## What the task requires
Pictures in the data should be dropped; transcribe exactly the lines from the one that has "camera: 70 degrees left, 0 degrees up" through the one that has "white teapot [609,200,636,232]".

## Records
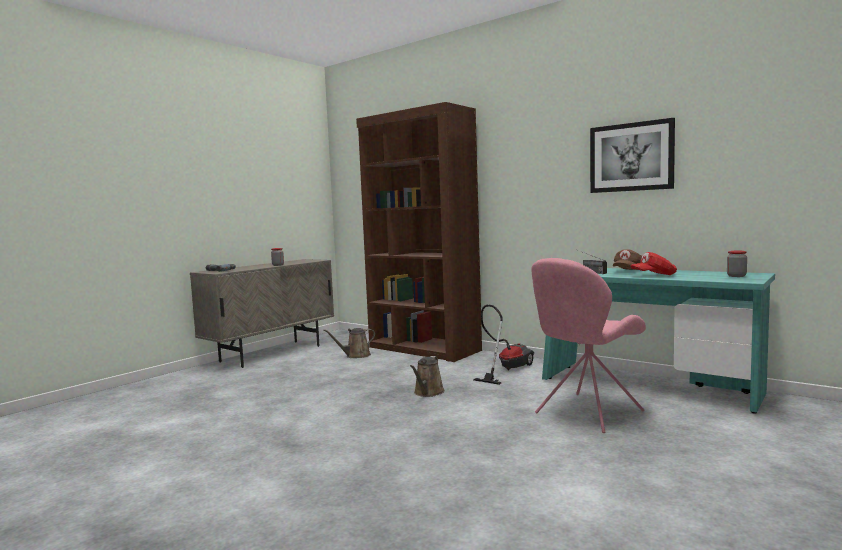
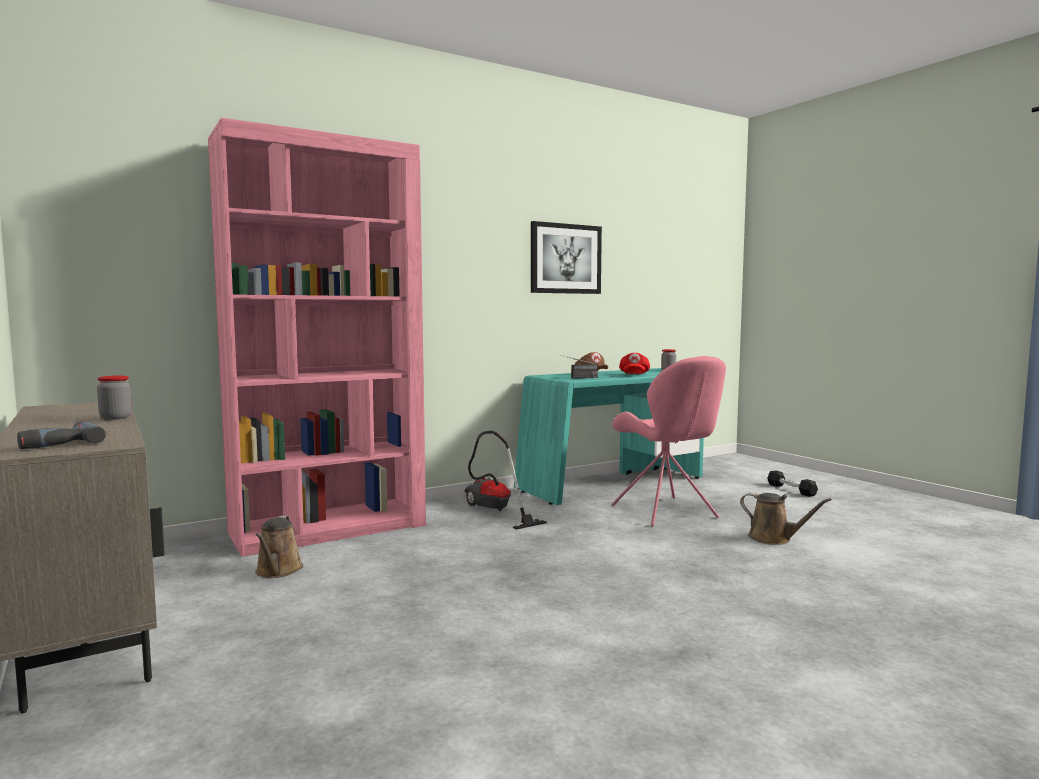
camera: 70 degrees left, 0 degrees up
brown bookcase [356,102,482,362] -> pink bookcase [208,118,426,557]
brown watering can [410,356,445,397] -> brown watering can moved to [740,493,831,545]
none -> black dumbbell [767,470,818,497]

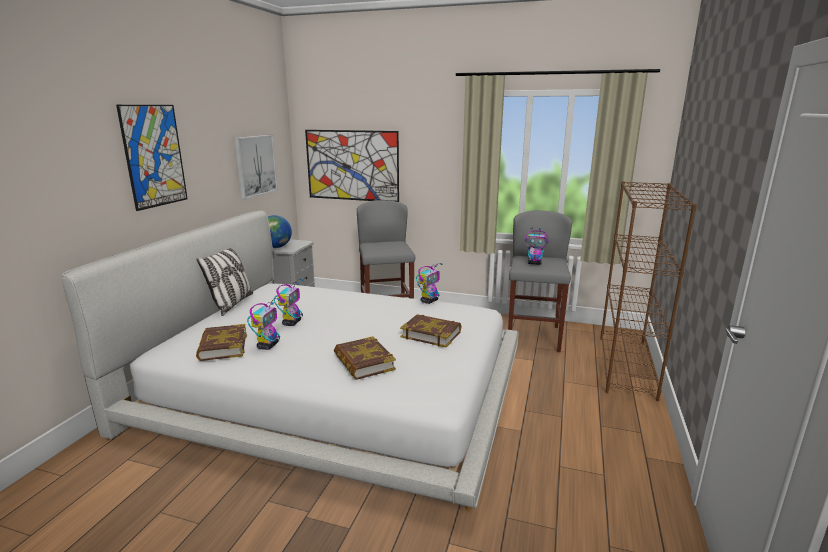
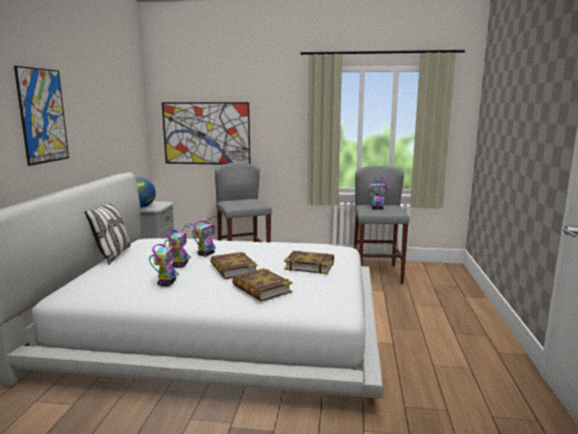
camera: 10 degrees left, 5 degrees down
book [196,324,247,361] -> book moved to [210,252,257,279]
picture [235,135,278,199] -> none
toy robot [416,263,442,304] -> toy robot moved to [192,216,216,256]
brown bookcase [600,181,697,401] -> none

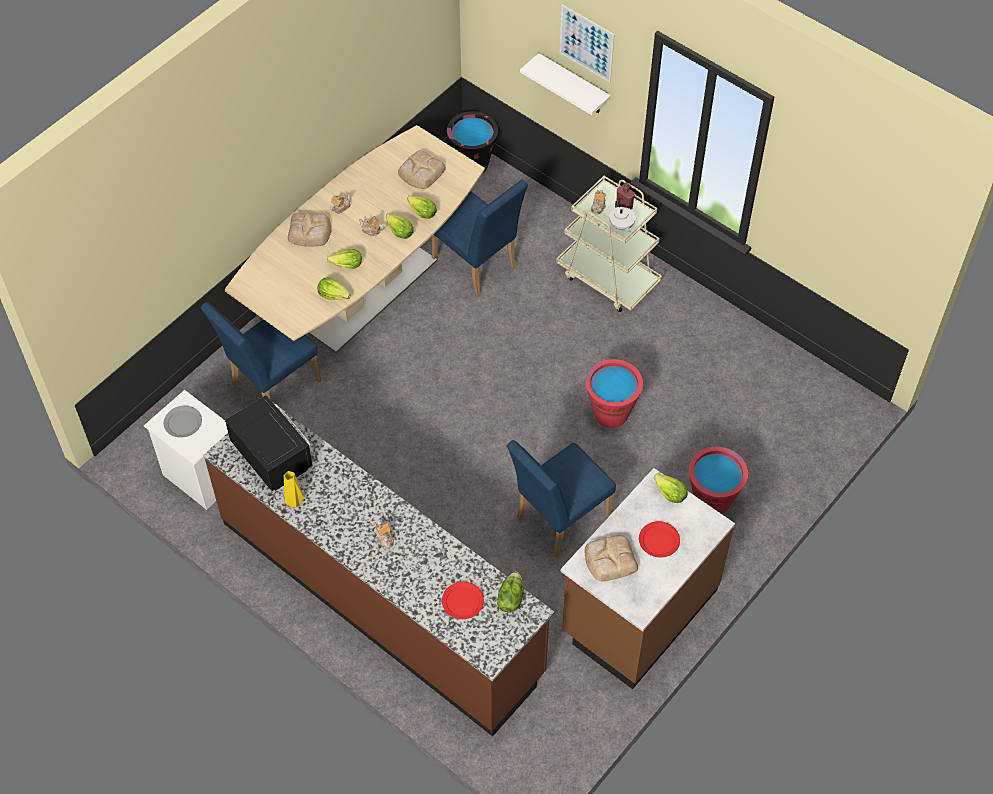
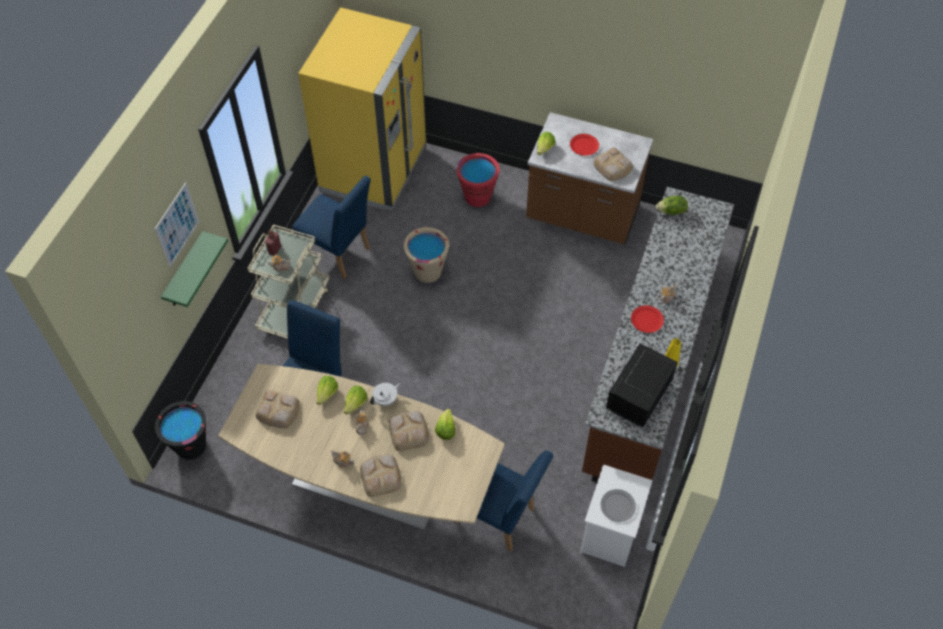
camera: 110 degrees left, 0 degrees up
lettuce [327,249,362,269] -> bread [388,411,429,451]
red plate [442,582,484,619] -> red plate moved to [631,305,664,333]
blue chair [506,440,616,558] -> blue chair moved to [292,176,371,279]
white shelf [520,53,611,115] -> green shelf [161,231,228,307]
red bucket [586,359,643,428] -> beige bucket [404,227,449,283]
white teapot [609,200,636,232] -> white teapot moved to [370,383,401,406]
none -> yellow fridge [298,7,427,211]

--

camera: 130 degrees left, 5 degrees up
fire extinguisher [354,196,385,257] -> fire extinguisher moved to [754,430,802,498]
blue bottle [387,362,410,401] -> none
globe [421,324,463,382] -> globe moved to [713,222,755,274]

## Response to the exercise
camera: 70 degrees left, 0 degrees up
brown bookcase [356,102,482,362] -> pink bookcase [208,118,426,557]
brown watering can [410,356,445,397] -> brown watering can moved to [740,493,831,545]
none -> black dumbbell [767,470,818,497]

camera: 10 degrees left, 5 degrees down
book [196,324,247,361] -> book moved to [210,252,257,279]
picture [235,135,278,199] -> none
toy robot [416,263,442,304] -> toy robot moved to [192,216,216,256]
brown bookcase [600,181,697,401] -> none

camera: 110 degrees left, 0 degrees up
lettuce [327,249,362,269] -> bread [388,411,429,451]
red plate [442,582,484,619] -> red plate moved to [631,305,664,333]
blue chair [506,440,616,558] -> blue chair moved to [292,176,371,279]
white shelf [520,53,611,115] -> green shelf [161,231,228,307]
red bucket [586,359,643,428] -> beige bucket [404,227,449,283]
white teapot [609,200,636,232] -> white teapot moved to [370,383,401,406]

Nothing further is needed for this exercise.